Bright lights and culture may attract some, but people generally move to places with greater economic opportunity and a reasonable cost of living, particularly affordable housing.
Housing affordability is not one of our metrics, but it’s importance is obvious. This PSBJ article about a tech worker choosing Seattle over the Bay area despite the Seattle job paying $35,000 a year less makes the point with a powerful anecdote.
Steele and her husband are part of a growing number of people choosing Seattle over higher-paying jobs in Silicon Valley or the Bay Area because the cost of living is so much lower in the Puget Sound region. That trend is driving companies, such as Facebook and Twitter to expand their offices here and other Bay Area companies, such as Dropbox and Uber to open new offices in the city.
But the cost of living here is on the rise.
The building Steele moved into costs $4,500 per month, up 18 percent from when she lived there in 2013.
She estimates – based on analysis from friends back in California – that the same size of place in the heart of San Francisco, with an equally good view, would go for $8,000 to $11,000 a month.

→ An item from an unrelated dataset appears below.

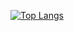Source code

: [![Top Langs](https://github-readme-stats.vercel.app/api/top-langs/?username=arianouri&exclude_repo=arianouri.github.io&hide=Jupyter%20Notebook&layout=compact&langs_count=10&theme=tokyonight)](https://github.com/arianouri)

Back to Kotkin and Cox, who looked at domestic migration – movement with the U.S. – and found that eight of the top ten fastest growing places are in Texas and the Southeast. Seattle still ranks among the top gainers.
The Pacific Northwest continues to attract more migrants than it loses, many from California. The big winner here has been No. 15 Seattle, which has gained 60,000 net migrants since 2010; in the last decade, the Emerald City barely managed 40,000 net migrants from 2000 to 2009.
Not being San Francisco is a good thing.
Generally speaking, there tends to be more growth in lower-tax states than in higher-taxed ones, but this analysis only goes so far. Blue metro areas like Seattle, Portland and Denver are luring new residents despite somewhat higher costs and stringent regulation. It seems likely that their success is that they are not California, a regulatory state on steroids.
But as migration extends to the heartland, the competition intensifies. Seattle is already challenged by comparisons with the City by the Bay. The Seattle Times notes the NYT story as just one example of recent “existential questions posed by out-of-town news outlets.”
We welcome all of the new discussion of economic vitality and opportunity. The questions are important. And so is the balance, the consideration of tradeoffs. And, we think the new Opportunity Index will be a valuable tool for policymakers concerned with assuring shared prosperity and expanded opportunity throughout the state.